Mapa Mundi, although it does not produce any object, reveals a strong relation between the body and space, a recurrent subject in the artist’s work, emphasizing the movement of the body in space, the earthly space, the effort of the body and the dissimilarity between the intensity of the gestures and the lightness and frailty of the silk paper, which is scattered using those same gestures.

In conversation with a close friend, the only one who knew about the performance before the event, Luísa Cunha affirmed, faced with the question about her ability to take the performance to the very end, “I will die on stage, if necessary”. Fortunately, the body, which was the material in the case, withstood the test.

Sara Antónia Matos revealed that Mapa Mundi encouraged the implementation of an old idea of ​​inviting one or two artists annually to do an unprecedented, unrepeatable performance, based on Júlio Pomar’s work, to be seen at Atelier-Museu.

Some photographic records remain from the unrepeatable performance. In turn, the exhibition O Material não aguenta can be seen until January 13 at Atelier-Museu Júlio Pomar.
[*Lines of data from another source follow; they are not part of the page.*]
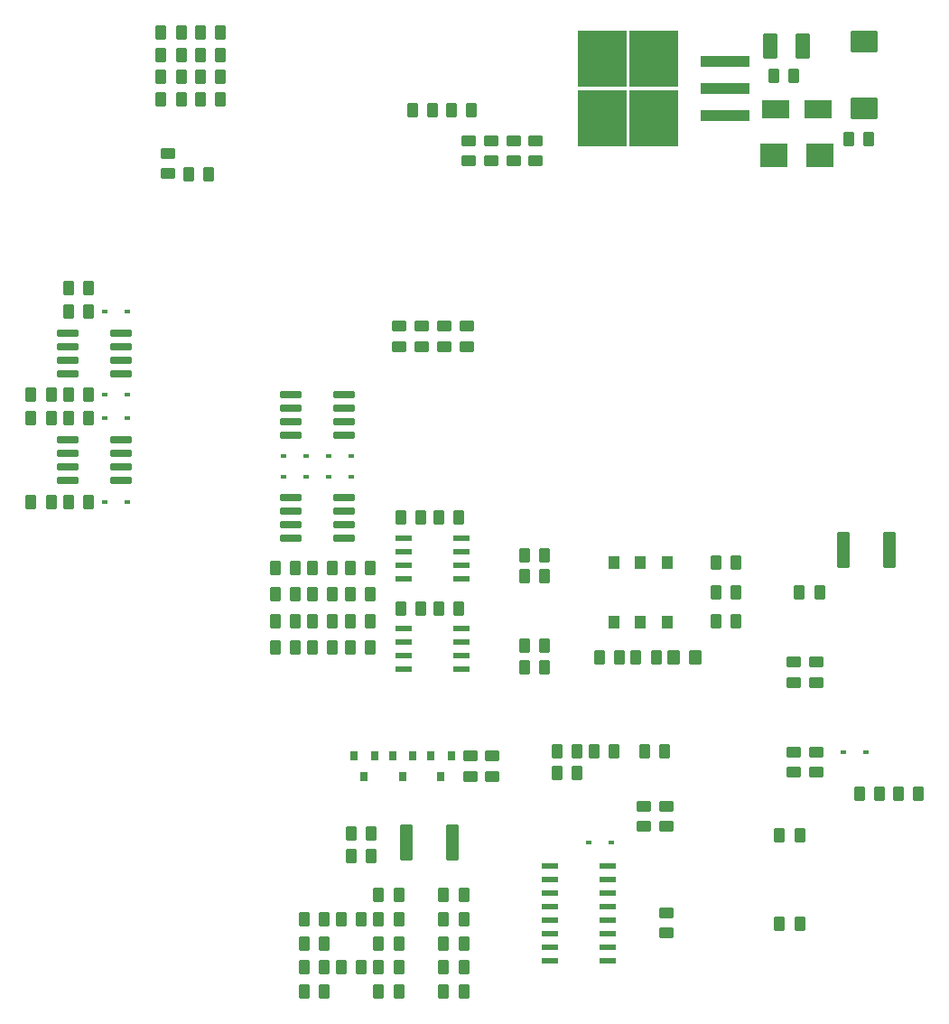
<source format=gtp>
G04*
G04 #@! TF.GenerationSoftware,Altium Limited,Altium Designer,20.2.4 (192)*
G04*
G04 Layer_Color=8421504*
%FSLAX44Y44*%
%MOMM*%
G71*
G04*
G04 #@! TF.SameCoordinates,BE2EEFCD-C29F-4362-AD25-489BCFFAE24D*
G04*
G04*
G04 #@! TF.FilePolarity,Positive*
G04*
G01*
G75*
%ADD15R,4.5500X5.2500*%
G04:AMPARAMS|DCode=16|XSize=0.975mm|YSize=1.4mm|CornerRadius=0.1219mm|HoleSize=0mm|Usage=FLASHONLY|Rotation=180.000|XOffset=0mm|YOffset=0mm|HoleType=Round|Shape=RoundedRectangle|*
%AMROUNDEDRECTD16*
21,1,0.9750,1.1563,0,0,180.0*
21,1,0.7313,1.4000,0,0,180.0*
1,1,0.2438,-0.3656,0.5781*
1,1,0.2438,0.3656,0.5781*
1,1,0.2438,0.3656,-0.5781*
1,1,0.2438,-0.3656,-0.5781*
%
%ADD16ROUNDEDRECTD16*%
G04:AMPARAMS|DCode=17|XSize=1.95mm|YSize=0.6mm|CornerRadius=0.075mm|HoleSize=0mm|Usage=FLASHONLY|Rotation=180.000|XOffset=0mm|YOffset=0mm|HoleType=Round|Shape=RoundedRectangle|*
%AMROUNDEDRECTD17*
21,1,1.9500,0.4500,0,0,180.0*
21,1,1.8000,0.6000,0,0,180.0*
1,1,0.1500,-0.9000,0.2250*
1,1,0.1500,0.9000,0.2250*
1,1,0.1500,0.9000,-0.2250*
1,1,0.1500,-0.9000,-0.2250*
%
%ADD17ROUNDEDRECTD17*%
G04:AMPARAMS|DCode=18|XSize=0.975mm|YSize=1.4mm|CornerRadius=0.1219mm|HoleSize=0mm|Usage=FLASHONLY|Rotation=270.000|XOffset=0mm|YOffset=0mm|HoleType=Round|Shape=RoundedRectangle|*
%AMROUNDEDRECTD18*
21,1,0.9750,1.1563,0,0,270.0*
21,1,0.7313,1.4000,0,0,270.0*
1,1,0.2438,-0.5781,-0.3656*
1,1,0.2438,-0.5781,0.3656*
1,1,0.2438,0.5781,0.3656*
1,1,0.2438,0.5781,-0.3656*
%
%ADD18ROUNDEDRECTD18*%
%ADD19R,2.5000X2.3000*%
G04:AMPARAMS|DCode=20|XSize=2.075mm|YSize=2.55mm|CornerRadius=0.1245mm|HoleSize=0mm|Usage=FLASHONLY|Rotation=90.000|XOffset=0mm|YOffset=0mm|HoleType=Round|Shape=RoundedRectangle|*
%AMROUNDEDRECTD20*
21,1,2.0750,2.3010,0,0,90.0*
21,1,1.8260,2.5500,0,0,90.0*
1,1,0.2490,1.1505,0.9130*
1,1,0.2490,1.1505,-0.9130*
1,1,0.2490,-1.1505,-0.9130*
1,1,0.2490,-1.1505,0.9130*
%
%ADD20ROUNDEDRECTD20*%
G04:AMPARAMS|DCode=21|XSize=1.325mm|YSize=2.35mm|CornerRadius=0.1259mm|HoleSize=0mm|Usage=FLASHONLY|Rotation=0.000|XOffset=0mm|YOffset=0mm|HoleType=Round|Shape=RoundedRectangle|*
%AMROUNDEDRECTD21*
21,1,1.3250,2.0983,0,0,0.0*
21,1,1.0733,2.3500,0,0,0.0*
1,1,0.2517,0.5366,-1.0491*
1,1,0.2517,-0.5366,-1.0491*
1,1,0.2517,-0.5366,1.0491*
1,1,0.2517,0.5366,1.0491*
%
%ADD21ROUNDEDRECTD21*%
%ADD22R,0.6000X0.4500*%
%ADD23R,1.5000X0.6000*%
G04:AMPARAMS|DCode=24|XSize=1.15mm|YSize=1.4mm|CornerRadius=0.1265mm|HoleSize=0mm|Usage=FLASHONLY|Rotation=0.000|XOffset=0mm|YOffset=0mm|HoleType=Round|Shape=RoundedRectangle|*
%AMROUNDEDRECTD24*
21,1,1.1500,1.1470,0,0,0.0*
21,1,0.8970,1.4000,0,0,0.0*
1,1,0.2530,0.4485,-0.5735*
1,1,0.2530,-0.4485,-0.5735*
1,1,0.2530,-0.4485,0.5735*
1,1,0.2530,0.4485,0.5735*
%
%ADD24ROUNDEDRECTD24*%
%ADD25R,1.5500X0.6000*%
%ADD26R,2.5000X1.8000*%
%ADD27R,1.0000X1.1500*%
%ADD28R,4.6000X1.1000*%
%ADD29R,0.8000X0.9000*%
G04:AMPARAMS|DCode=30|XSize=1.125mm|YSize=3.4mm|CornerRadius=0.1238mm|HoleSize=0mm|Usage=FLASHONLY|Rotation=180.000|XOffset=0mm|YOffset=0mm|HoleType=Round|Shape=RoundedRectangle|*
%AMROUNDEDRECTD30*
21,1,1.1250,3.1525,0,0,180.0*
21,1,0.8775,3.4000,0,0,180.0*
1,1,0.2475,-0.4387,1.5763*
1,1,0.2475,0.4387,1.5763*
1,1,0.2475,0.4387,-1.5763*
1,1,0.2475,-0.4387,-1.5763*
%
%ADD30ROUNDEDRECTD30*%
D15*
X1682000Y930250D02*
D03*
X1730500Y874750D02*
D03*
X1682000D02*
D03*
X1730500Y930250D02*
D03*
D16*
X1788625Y403000D02*
D03*
X1807375D02*
D03*
X1788625Y458000D02*
D03*
X1807375D02*
D03*
X1861875Y914000D02*
D03*
X1843125D02*
D03*
X1932375Y855000D02*
D03*
X1913625D02*
D03*
X1375625Y428000D02*
D03*
X1394375D02*
D03*
X1491375Y101000D02*
D03*
X1472625D02*
D03*
X1540625Y882000D02*
D03*
X1559375D02*
D03*
X1504625D02*
D03*
X1523375D02*
D03*
X1294625Y822000D02*
D03*
X1313375D02*
D03*
X1421375Y56000D02*
D03*
X1402625D02*
D03*
X1658375Y281000D02*
D03*
X1639625D02*
D03*
X1446625Y204000D02*
D03*
X1465375D02*
D03*
X1533625Y56000D02*
D03*
X1552375D02*
D03*
X1722000Y281000D02*
D03*
X1740750D02*
D03*
X1533625Y146000D02*
D03*
X1552375D02*
D03*
X1421375Y101000D02*
D03*
X1402625D02*
D03*
X1421375Y78500D02*
D03*
X1402625D02*
D03*
X1421375Y123500D02*
D03*
X1402625D02*
D03*
X1533625Y101000D02*
D03*
X1552375D02*
D03*
X1533625Y78500D02*
D03*
X1552375D02*
D03*
X1533625Y123500D02*
D03*
X1552375D02*
D03*
X1959625Y241000D02*
D03*
X1978375D02*
D03*
X1445625Y428000D02*
D03*
X1464375D02*
D03*
Y453000D02*
D03*
X1445625D02*
D03*
X1181625Y593000D02*
D03*
X1200375D02*
D03*
Y515000D02*
D03*
X1181625D02*
D03*
Y693000D02*
D03*
X1200375D02*
D03*
Y615000D02*
D03*
X1181625D02*
D03*
X1305250Y934000D02*
D03*
X1324000D02*
D03*
X1305625Y955000D02*
D03*
X1324375D02*
D03*
X1788625Y430000D02*
D03*
X1807375D02*
D03*
X1287375Y934000D02*
D03*
X1268625D02*
D03*
Y955000D02*
D03*
X1287375D02*
D03*
X1609625Y445000D02*
D03*
X1628375D02*
D03*
Y465000D02*
D03*
X1609625D02*
D03*
X1165375Y593000D02*
D03*
X1146625D02*
D03*
Y515000D02*
D03*
X1165375D02*
D03*
X1429375Y428000D02*
D03*
X1410625D02*
D03*
Y453000D02*
D03*
X1429375D02*
D03*
X1394375D02*
D03*
X1375625D02*
D03*
X1324375Y892000D02*
D03*
X1305625D02*
D03*
X1324375Y913000D02*
D03*
X1305625D02*
D03*
X1287375Y892000D02*
D03*
X1268625D02*
D03*
Y913000D02*
D03*
X1287375D02*
D03*
X1867250Y430000D02*
D03*
X1886000D02*
D03*
X1628375Y360000D02*
D03*
X1609625D02*
D03*
Y380000D02*
D03*
X1628375D02*
D03*
X1200375Y715000D02*
D03*
X1181625D02*
D03*
X1165375Y615000D02*
D03*
X1146625D02*
D03*
X1410625Y378000D02*
D03*
X1429375D02*
D03*
X1410625Y403000D02*
D03*
X1429375D02*
D03*
X1394375Y378000D02*
D03*
X1375625D02*
D03*
X1394375Y403000D02*
D03*
X1375625D02*
D03*
X1639625Y261000D02*
D03*
X1658375D02*
D03*
X1491375Y56000D02*
D03*
X1472625D02*
D03*
X1693375Y281000D02*
D03*
X1674625D02*
D03*
X1446625Y183000D02*
D03*
X1465375D02*
D03*
X1491375Y146000D02*
D03*
X1472625D02*
D03*
X1456375Y78500D02*
D03*
X1437625D02*
D03*
Y123500D02*
D03*
X1456375D02*
D03*
X1472625Y78500D02*
D03*
X1491375D02*
D03*
X1472625Y123500D02*
D03*
X1491375D02*
D03*
X1942375Y241000D02*
D03*
X1923625D02*
D03*
X1464375Y378000D02*
D03*
X1445625D02*
D03*
Y403000D02*
D03*
X1464375D02*
D03*
X1867375Y202000D02*
D03*
X1848625D02*
D03*
X1867375Y119000D02*
D03*
X1848625D02*
D03*
X1679625Y369000D02*
D03*
X1698375D02*
D03*
X1714000D02*
D03*
X1732750D02*
D03*
X1512375Y415000D02*
D03*
X1493625D02*
D03*
X1547375D02*
D03*
X1528625D02*
D03*
X1512375Y500000D02*
D03*
X1493625D02*
D03*
X1547375D02*
D03*
X1528625D02*
D03*
D17*
X1390250Y576950D02*
D03*
Y589650D02*
D03*
Y602350D02*
D03*
Y615050D02*
D03*
X1439750D02*
D03*
Y602350D02*
D03*
Y589650D02*
D03*
Y576950D02*
D03*
X1390250Y480950D02*
D03*
Y493650D02*
D03*
Y506350D02*
D03*
Y519050D02*
D03*
X1439750D02*
D03*
Y506350D02*
D03*
Y493650D02*
D03*
Y480950D02*
D03*
X1230750Y673050D02*
D03*
Y660350D02*
D03*
Y647650D02*
D03*
Y634950D02*
D03*
X1181250D02*
D03*
Y647650D02*
D03*
Y660350D02*
D03*
Y673050D02*
D03*
X1230750Y573050D02*
D03*
Y560350D02*
D03*
Y547650D02*
D03*
Y534950D02*
D03*
X1181250D02*
D03*
Y547650D02*
D03*
Y560350D02*
D03*
Y573050D02*
D03*
D18*
X1620000Y834625D02*
D03*
Y853375D02*
D03*
X1599000D02*
D03*
Y834625D02*
D03*
X1492000Y679375D02*
D03*
Y660625D02*
D03*
X1513000Y679375D02*
D03*
Y660625D02*
D03*
X1559000Y276375D02*
D03*
Y257625D02*
D03*
X1578000Y834625D02*
D03*
Y853375D02*
D03*
X1557000D02*
D03*
Y834625D02*
D03*
X1555000Y679375D02*
D03*
Y660625D02*
D03*
X1534000Y679375D02*
D03*
Y660625D02*
D03*
X1275000Y841375D02*
D03*
Y822625D02*
D03*
X1579000Y276375D02*
D03*
Y257625D02*
D03*
X1721000Y210625D02*
D03*
Y229375D02*
D03*
X1742000D02*
D03*
Y210625D02*
D03*
Y129375D02*
D03*
Y110625D02*
D03*
X1883000Y345625D02*
D03*
Y364375D02*
D03*
Y280375D02*
D03*
Y261625D02*
D03*
X1862000Y280375D02*
D03*
Y261625D02*
D03*
Y364375D02*
D03*
Y345625D02*
D03*
D19*
X1843500Y840000D02*
D03*
X1886500D02*
D03*
D20*
X1927500Y883875D02*
D03*
Y946125D02*
D03*
D21*
X1839625Y942500D02*
D03*
X1870375D02*
D03*
D22*
X1215500Y693000D02*
D03*
X1236500D02*
D03*
Y593000D02*
D03*
X1215500D02*
D03*
Y515000D02*
D03*
X1236500D02*
D03*
X1404500Y538000D02*
D03*
X1383500D02*
D03*
X1446500D02*
D03*
X1425500D02*
D03*
X1404500Y558000D02*
D03*
X1383500D02*
D03*
X1236500Y615000D02*
D03*
X1215500D02*
D03*
X1929500Y280000D02*
D03*
X1908500D02*
D03*
X1446500Y558000D02*
D03*
X1425500D02*
D03*
X1669500Y195000D02*
D03*
X1690500D02*
D03*
D23*
X1633000Y173450D02*
D03*
Y160750D02*
D03*
Y148050D02*
D03*
Y135350D02*
D03*
Y122650D02*
D03*
Y109950D02*
D03*
Y97250D02*
D03*
Y84550D02*
D03*
X1687000D02*
D03*
Y97250D02*
D03*
Y109950D02*
D03*
Y122650D02*
D03*
Y135350D02*
D03*
Y148050D02*
D03*
Y160750D02*
D03*
Y173450D02*
D03*
D24*
X1749000Y369000D02*
D03*
X1769500D02*
D03*
D25*
X1496000Y442950D02*
D03*
Y455650D02*
D03*
Y468350D02*
D03*
Y481050D02*
D03*
X1550000D02*
D03*
Y468350D02*
D03*
Y455650D02*
D03*
Y442950D02*
D03*
Y357950D02*
D03*
Y370650D02*
D03*
Y383350D02*
D03*
Y396050D02*
D03*
X1496000D02*
D03*
Y383350D02*
D03*
Y370650D02*
D03*
Y357950D02*
D03*
D26*
X1845000Y882500D02*
D03*
X1885000D02*
D03*
D27*
X1743000Y401750D02*
D03*
X1718000D02*
D03*
X1693000D02*
D03*
X1743000Y458250D02*
D03*
X1718000D02*
D03*
X1693000D02*
D03*
D28*
X1797750Y877100D02*
D03*
Y902500D02*
D03*
Y927900D02*
D03*
D29*
X1540500Y277000D02*
D03*
X1521500D02*
D03*
X1531000Y257000D02*
D03*
X1459000D02*
D03*
X1449500Y277000D02*
D03*
X1468500D02*
D03*
X1504500D02*
D03*
X1485500D02*
D03*
X1495000Y257000D02*
D03*
D30*
X1541375Y195000D02*
D03*
X1498625D02*
D03*
X1908625Y470000D02*
D03*
X1951375D02*
D03*
M02*

</source>
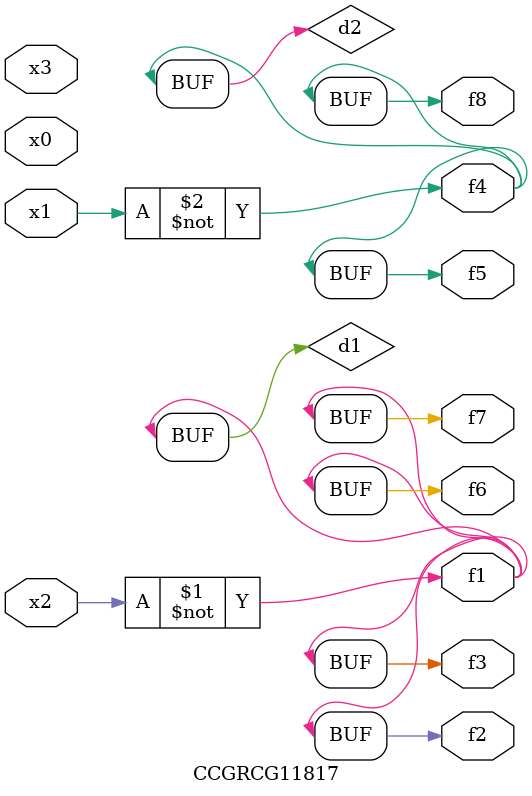
<source format=v>
module CCGRCG11817(
	input x0, x1, x2, x3,
	output f1, f2, f3, f4, f5, f6, f7, f8
);

	wire d1, d2;

	xnor (d1, x2);
	not (d2, x1);
	assign f1 = d1;
	assign f2 = d1;
	assign f3 = d1;
	assign f4 = d2;
	assign f5 = d2;
	assign f6 = d1;
	assign f7 = d1;
	assign f8 = d2;
endmodule

</source>
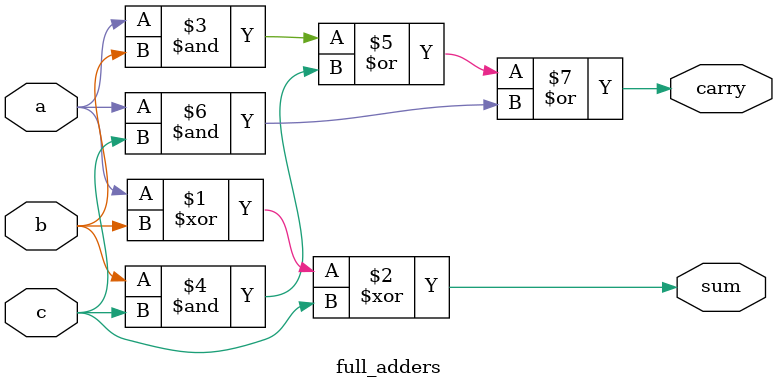
<source format=v>
`timescale 1ns / 1ps
module full_adders(a,b,c,sum,carry);
input a,b,c;
output sum ,carry;
assign sum=a^b^c;
assign carry = a&b| b&c | a&c;
endmodule

</source>
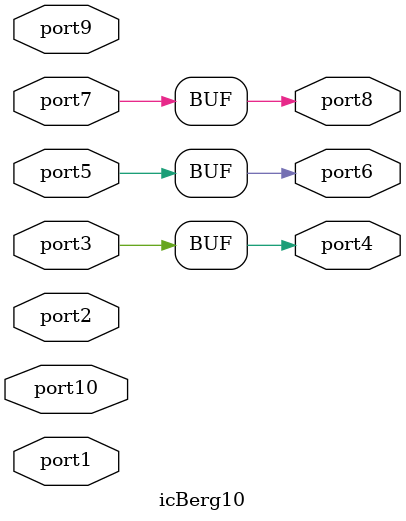
<source format=v>
module icBerg10(
input wire port1,
input wire port2,
input wire port3,
output wire port4,
input wire port5,
output wire port6,
input wire port7,
output wire port8,
input wire port9,
input wire port10
);

assign port4 = port3;
assign port6 = port5;
assign port8 = port7;
endmodule
</source>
Joana Duarte (Lisbon, 1988), architect and curator, lives and works in Lisbon. She concluded her master in architecture at Faculdade de Arquitectura of Universidade de Lisboa in 2011, she attended the Technical University of Eindhoven in the Netherlands and did her professional internship in Shanghai, China. She collaborated with several national and international architects and artists developing a practice between architecture and art. In 2018 she founds her own studio, concludes the postgraduate degree in curatorial studies at Faculdade de Ciências Sociais e Humanas of Universidade Nova de Lisboa and starts collaborating with Umbigo magazine.